Saint Augustine of Hippo (354-430AD)

Augustine was born in Tagaste, Souk-Ahras, Algeria on November 13, 354 to Patricius, a pagan, and Monica, a fervent Catholic. He was endowed with abundant human and intellectual gifts as well as an inquisitive mind and a passionate spirit, all of which brought him great pain at times, while leading him to great discoveries about himself, life, and God, as well.

Through the generosity of a family friend he was able to do studies beyond the basic course in his hometown, and became an accomplished rhetorician and teacher in Africa and later in Rome and Milan. Though he had been admitted to the catechumenate of the Catholic Church by his mother as a child, he did not find satisfaction in the Church during adolescence and young adulthood, and instead was drawn to other forms of spiritual expression, especially in the Manichean sect and later in astrology.

Finally, he embraced skepticism. In retrospect, however, he was able to discern various moments of spiritual growth or conversion until a final climactic moment when he decided to embrace Christ fully in the Catholic Church. He had already separated from the woman with whom he had lived for many years and who bore him a son, and was preparing for marriage with another, but his conversion, he felt, required that he abandon altogether any possibility of marriage and commit himself instead to a life of chastity as a celibate 'servant of God'. Following baptism in Milan in 387, together with his son and some friends, he returned with them to his hometown of Tagaste to begin a monastic life. Against his personal wishes, he was ordained priest in Hippo in 391, and became bishop of that See in 397, all the while continuing in his monastic lifestyle.
Augustine was a prolific writer, an accomplished preacher, a monastic leader, a theologian, pastor, contemplative, and mystic. He died on August 28, 430 at almost 76 years of age, as North Africa was being invaded by the Vandals and the Church there was being devastated. His remains were taken to Sardinia and later to Pavia, Italy, where they are now preserved in the Basilica of San Pietro in Ciel d'Oro.
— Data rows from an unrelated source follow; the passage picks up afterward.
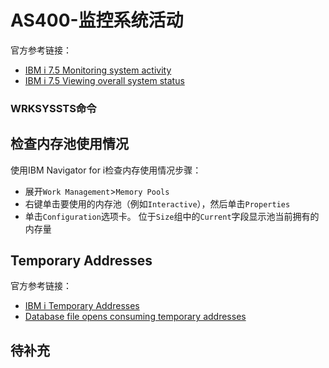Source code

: # AS400-监控系统活动
官方参考链接：
- [IBM i 7.5 Monitoring system activity](https://www.ibm.com/docs/en/i/7.5?topic=work-monitoring-system-activity)
- [IBM i 7.5 Viewing overall system status](https://www.ibm.com/docs/en/i/7.5?topic=activity-viewing-overall-system-status)

### WRKSYSSTS命令

## 检查内存池使用情况
使用IBM Navigator for i检查内存使用情况步骤：
- 展开`Work Management`>`Memory Pools`
- 右键单击要使用的内存池（例如`Interactive`），然后单击`Properties`
- 单击`Configuration`选项卡。 位于`Size`组中的`Current`字段显示池当前拥有的内存量

## Temporary Addresses
官方参考链接：
- [IBM i Temporary Addresses](https://www.ibm.com/support/pages/temporary-addresses)
- [Database file opens consuming temporary addresses](https://www.ibm.com/support/pages/database-file-opens-consuming-temporary-addresses)

## 待补充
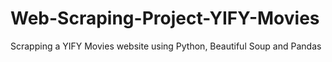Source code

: # Web-Scraping-Project-YIFY-Movies
Scrapping a YIFY Movies website using Python, Beautiful Soup and Pandas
St. Augustine on Community

Saint Augustine was “an eminent member of the body of the Lord.” In company with his friends he decided to establish a type of religious life inspired by the early community of Jerusalem. He did this first as a layman at Tagaste and then at Hippo as a priest and later as bishop in accord with the rule established by the holy apostles. This ideal of the servants of God, their knowledge, continence, and profound poverty, spread through the north of Roman Africa, where many of his followers served as clerics in the Christina communities.

The formulation of this way of life experienced by him has been passed on to us through his writings, especially the Rule and those documents that refer to his conception of the monastic life. For this reason, our Order from its very beginning has recognized him as its father, master, and spiritual guide, not only because it has received the Rule and the name of the Order from him, but also because it has received from him its doctrine and spirituality (from the Constitutions of the Order of Saint Augustine Part I, Chapter I, verse 2).